Go through the data and tally the lines that include "female". The reply is that number alone.

• Task data:
<<<<

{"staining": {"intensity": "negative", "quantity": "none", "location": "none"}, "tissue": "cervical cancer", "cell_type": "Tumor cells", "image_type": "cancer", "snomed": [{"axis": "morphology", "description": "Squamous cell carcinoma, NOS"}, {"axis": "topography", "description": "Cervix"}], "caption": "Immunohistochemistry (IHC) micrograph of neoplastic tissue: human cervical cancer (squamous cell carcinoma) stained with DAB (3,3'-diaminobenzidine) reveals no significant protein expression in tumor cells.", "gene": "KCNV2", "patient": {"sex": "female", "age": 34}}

>>>>
<<<<

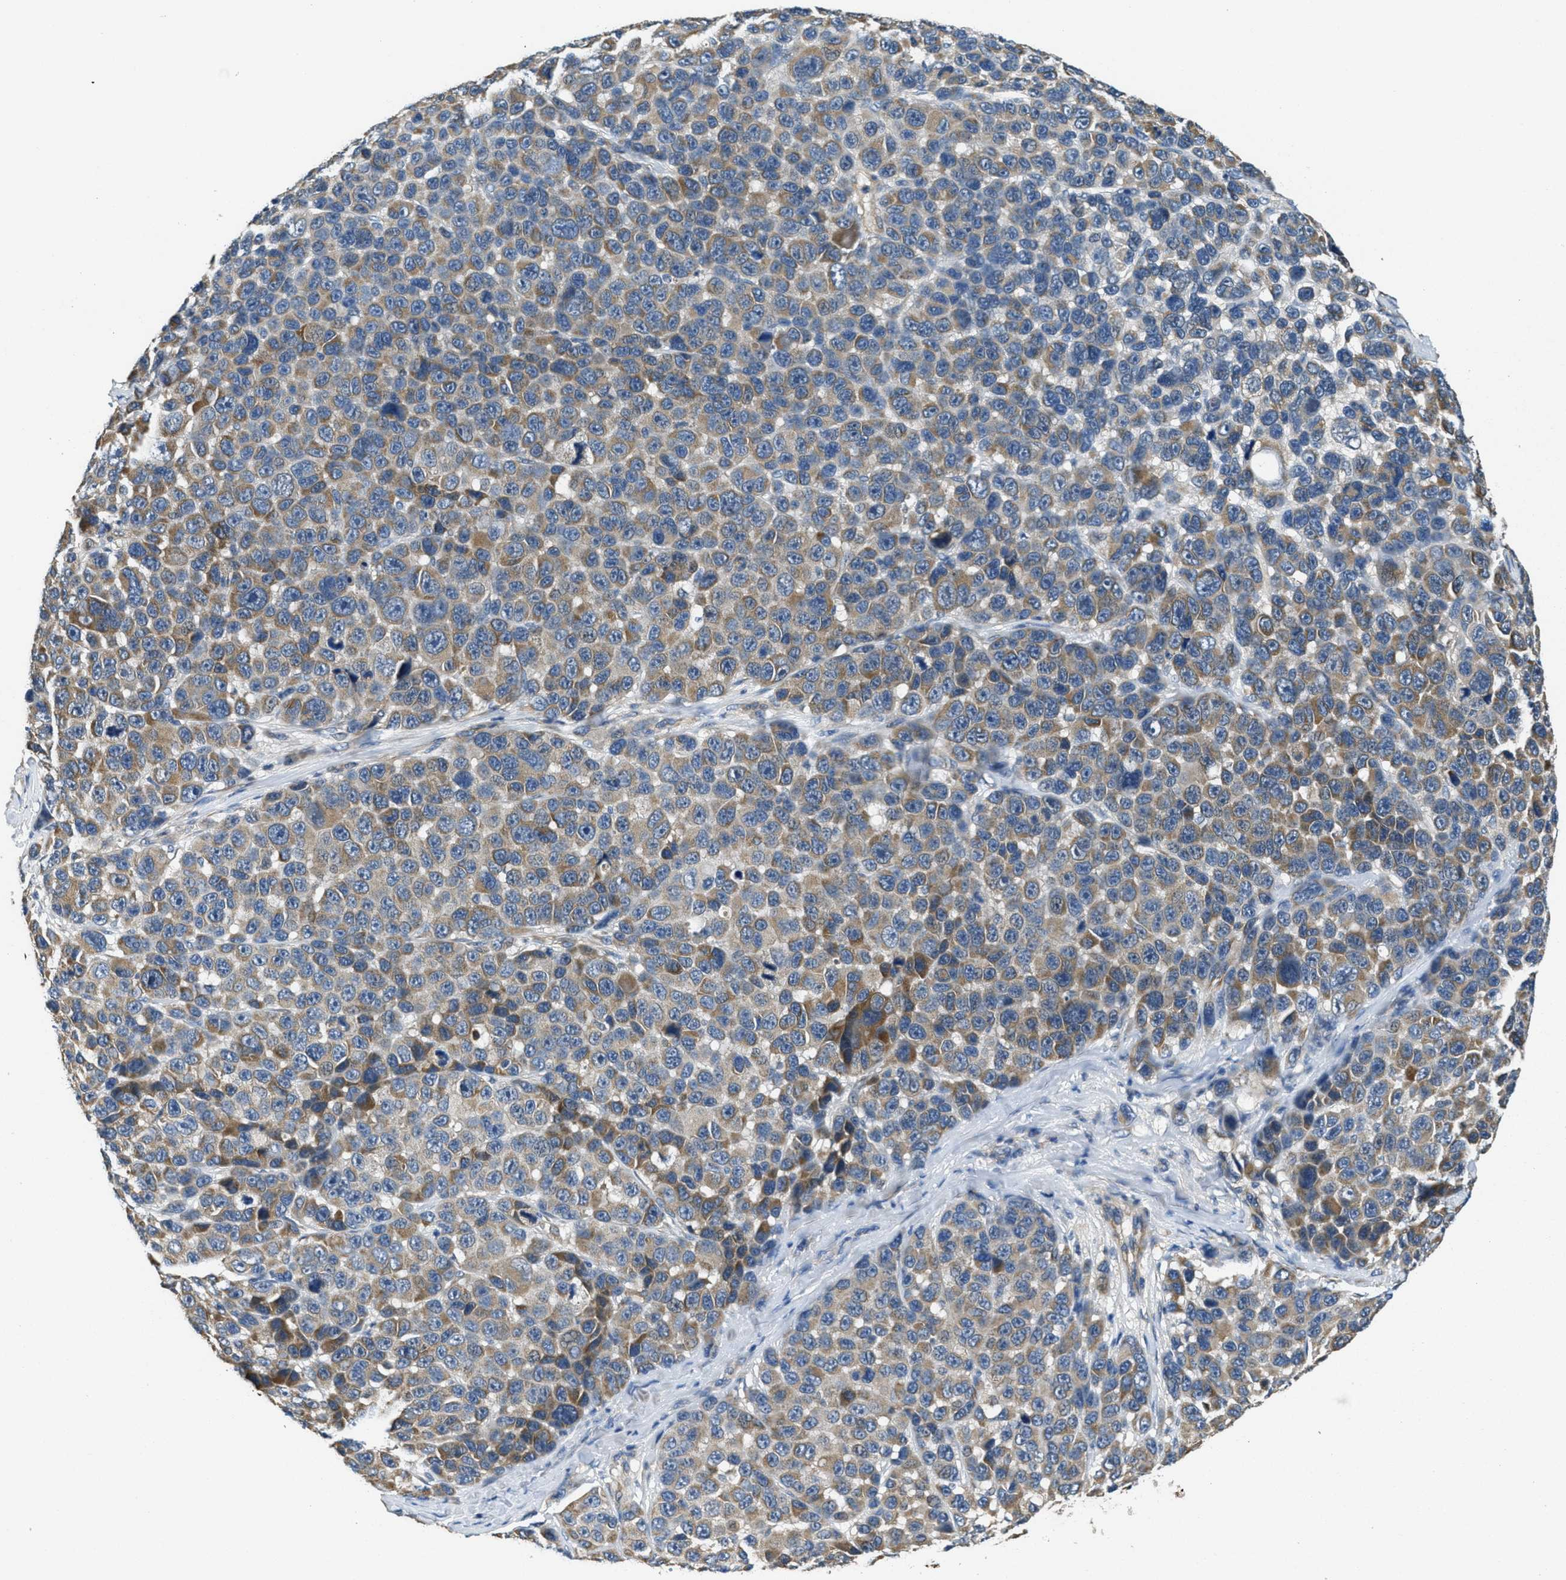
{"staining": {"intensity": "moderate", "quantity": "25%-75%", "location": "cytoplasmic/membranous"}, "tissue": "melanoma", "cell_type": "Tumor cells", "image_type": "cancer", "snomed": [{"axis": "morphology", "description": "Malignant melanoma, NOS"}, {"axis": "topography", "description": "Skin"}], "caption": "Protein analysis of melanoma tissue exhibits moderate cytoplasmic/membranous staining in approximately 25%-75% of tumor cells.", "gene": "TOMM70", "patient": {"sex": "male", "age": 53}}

>>>>
<<<<

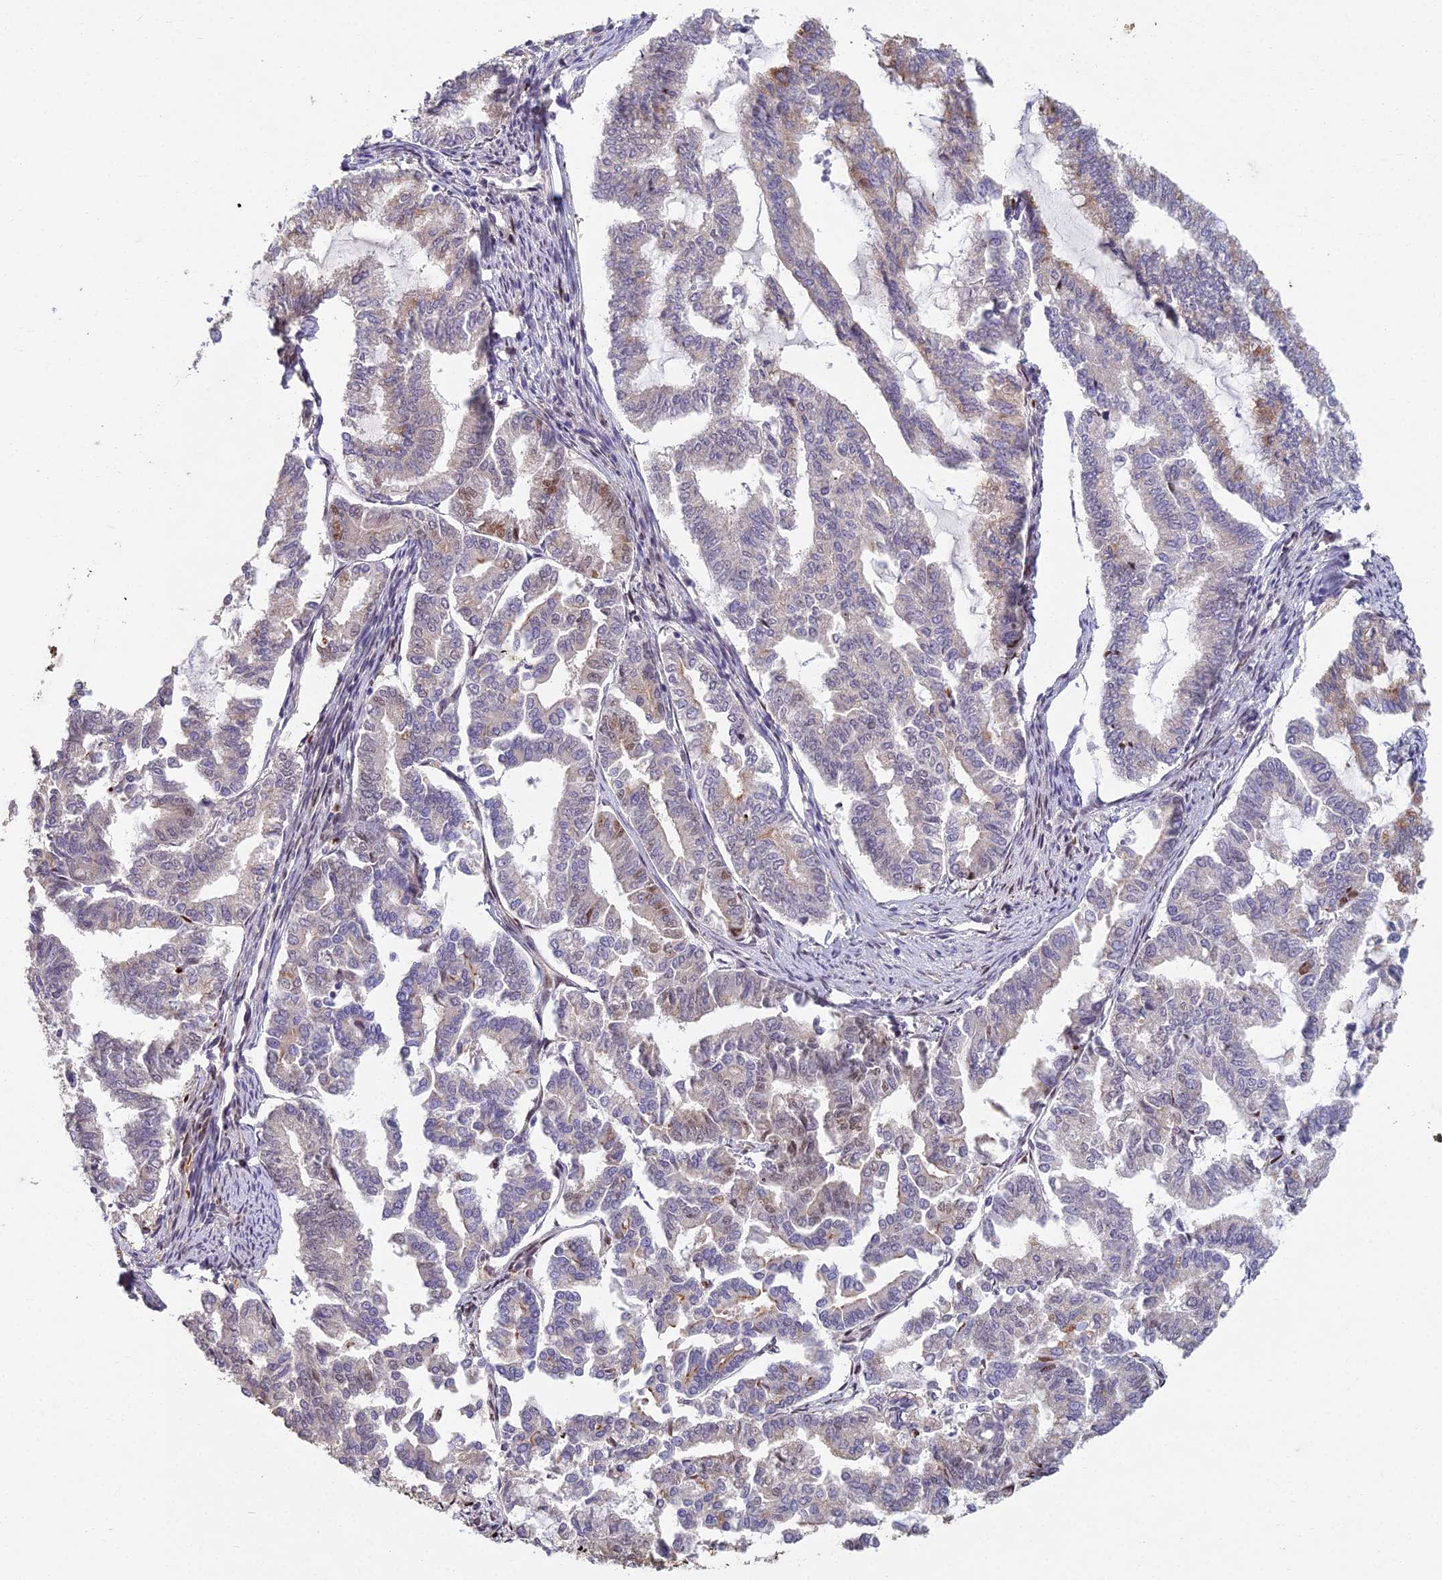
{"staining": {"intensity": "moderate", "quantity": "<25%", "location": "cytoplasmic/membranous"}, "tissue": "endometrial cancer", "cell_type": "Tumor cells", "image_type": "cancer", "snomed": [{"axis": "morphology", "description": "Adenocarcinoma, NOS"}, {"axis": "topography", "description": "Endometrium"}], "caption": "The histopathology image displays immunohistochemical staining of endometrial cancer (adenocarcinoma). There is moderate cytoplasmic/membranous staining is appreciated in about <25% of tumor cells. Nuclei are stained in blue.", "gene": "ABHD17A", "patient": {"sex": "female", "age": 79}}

>>>>

• Solution for this problem: 2